Accordingly, the image alignment model 114 and the image generator model 116 may be trained and executed using any combination of the processor 102 and the learning processor 112 of the AI apparatus 100 and the processor 208 and the learning processor 206 of the AIT training server.

FIG. 3 illustrates a block diagram of machine learning network configurations 300 implemented by the AI training server 200 according to the present disclosure. The machine learning network configurations 300 may include a first machine learning network configuration 300A and a second machine learning network configuration 300B.

According to the present disclosure, the first machine learning network configuration 300A and the second machine learning network configuration 300B may each implement a training algorithm in parallel. A total loss calculation used to achieve conversion of the machine learning network configuration 300 may incorporate loss elements from both the first or second machine learning network configurations 300A, 300B. The loss of one machine learning network configuration being used to help improve the other machine learning network configurations.

In an exemplary embodiment, the first and second machine learning network configurations 300A, 300B may be configured as generative adversarial networks (GAN). Alternatively, the first and second machine learning network configurations 300A, 300B may have any other training network configuration reasonably known to a person of ordinary skill in the art while remaining within the scope of the present disclosure.

As shown in FIG. 3, the first machine learning network configuration 300A may include a first generator model 302 and a first discriminator model 304. Similarly, the second machine learning network configuration 300B may include a second generator model 314 and a second discriminator model 316.

The first generator model 302 may be configured as a convolutional neural network (CNN) outputting probabilities as a tensor variable of similar dimensions as an input tensor variable.
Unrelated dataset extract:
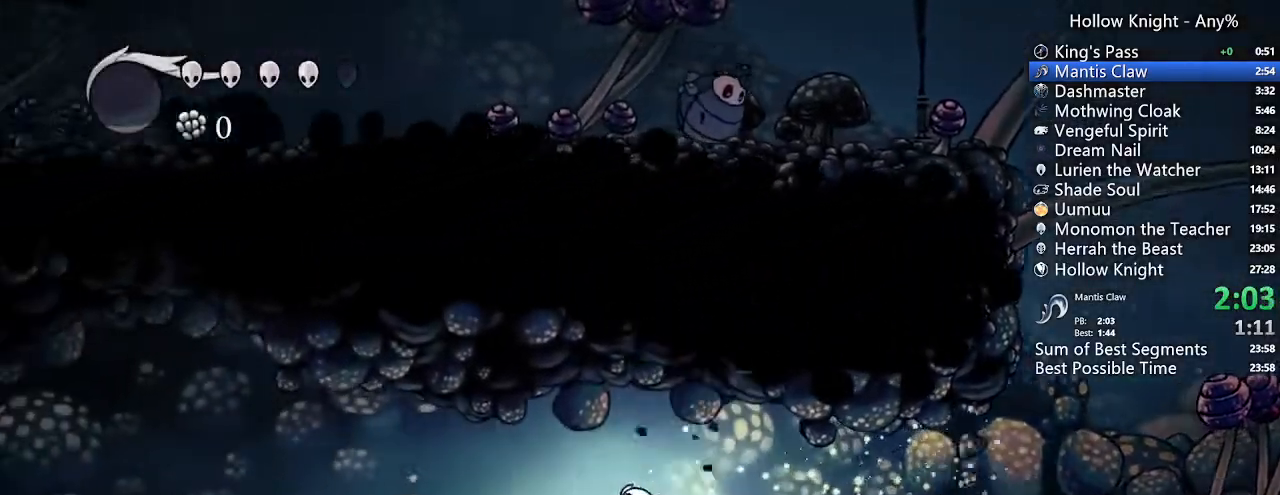
Gameplay with a controller (Xbox layout); each line is a JSON object with the inputs held at the frame after it. "events" lists button and stick changes between this image and that frame as [ms after this image, input, new state], when the widget could be followed in between. Not read: L3 R3 SELECT.
{"buttons": ["DPAD_LEFT"], "left_stick": "center", "right_stick": "center", "events": [[267, "X", "down"], [400, "X", "up"], [500, "DPAD_UP", "up"]]}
Similarly, the second generator model 314 may be configured as a convolutional neural network (CNN) outputting probabilities as a tensor variable of similar dimensions as an input tensor variable.

The first discriminator model 304 may be configured as a CNN outputting a scalar probability for two possible outcomes based on an inputted tensor variable.

Similarly, the second discriminator model 316 may be configured as a CNN outputting a scalar probability for two possible outcomes based on an inputted tensor variable.

Traditional CNNs have a general configuration that includes stacked convolution layers, each convolutional layer followed by an activation function and a max pooling operation.

A convolutional layer comprises a matrix of filters, each filter applied to a corresponding data input as a dot product resulting in a discreet output value. Applying these filters to the data input enables the neural network to identify specific features and patterns within the inputted data.

The activation function is a non-linear function applied to each discrete output value from the convolutional layer. A typical activation function is a rectified linear unit that converts negative inputs from the convolutional layer to zero while passing on positive inputs. This transformation serves to lighten the downstream computational load.

The max pooling operation progressively reduces the spatial resolution of the neural network between convolutional layers. Specifically, the max pooling operation slides through the input data in strides and outputs the input's maximum value at each stride, dropping the remaining inputs.

In an exemplary embodiment, the first and second generator models 302, 314 may be configured as a residual neural network (RNN) type of CNN. Along with the layers of a traditional CNN, a RNN configuration includes an additional mapping that adds the output from a first layer to a second layer downstream from the first layer, thereby skipping the layers between the first and second layers. As a result, the output of a specific layer may be added to the output of subsequently stacked layers. These additional mappings, called skip connections, help minimize loss and improve the performance of deep neural networks, including CNNs.

Regarding the first machine learning network configuration 300A in FIG. 3, the first generator model 302 receives tensor variable inputs 306 randomly selected from the training dataset A 216 stored in the memory 204 of the AI training server 200. These tensor variable inputs 306 are digital three-dimensional matrix representations of real portrait photos featuring pre-transplant hairlines and bald heads.

Based on the tensor variable inputs 306, the first generator model 302 generates tensor variable outputs 308. These generated tensor variable outputs 308 are digital three-dimensional matrixes representations of portrait photos featuring post-transplant hairlines based on the tensor variable inputs 306.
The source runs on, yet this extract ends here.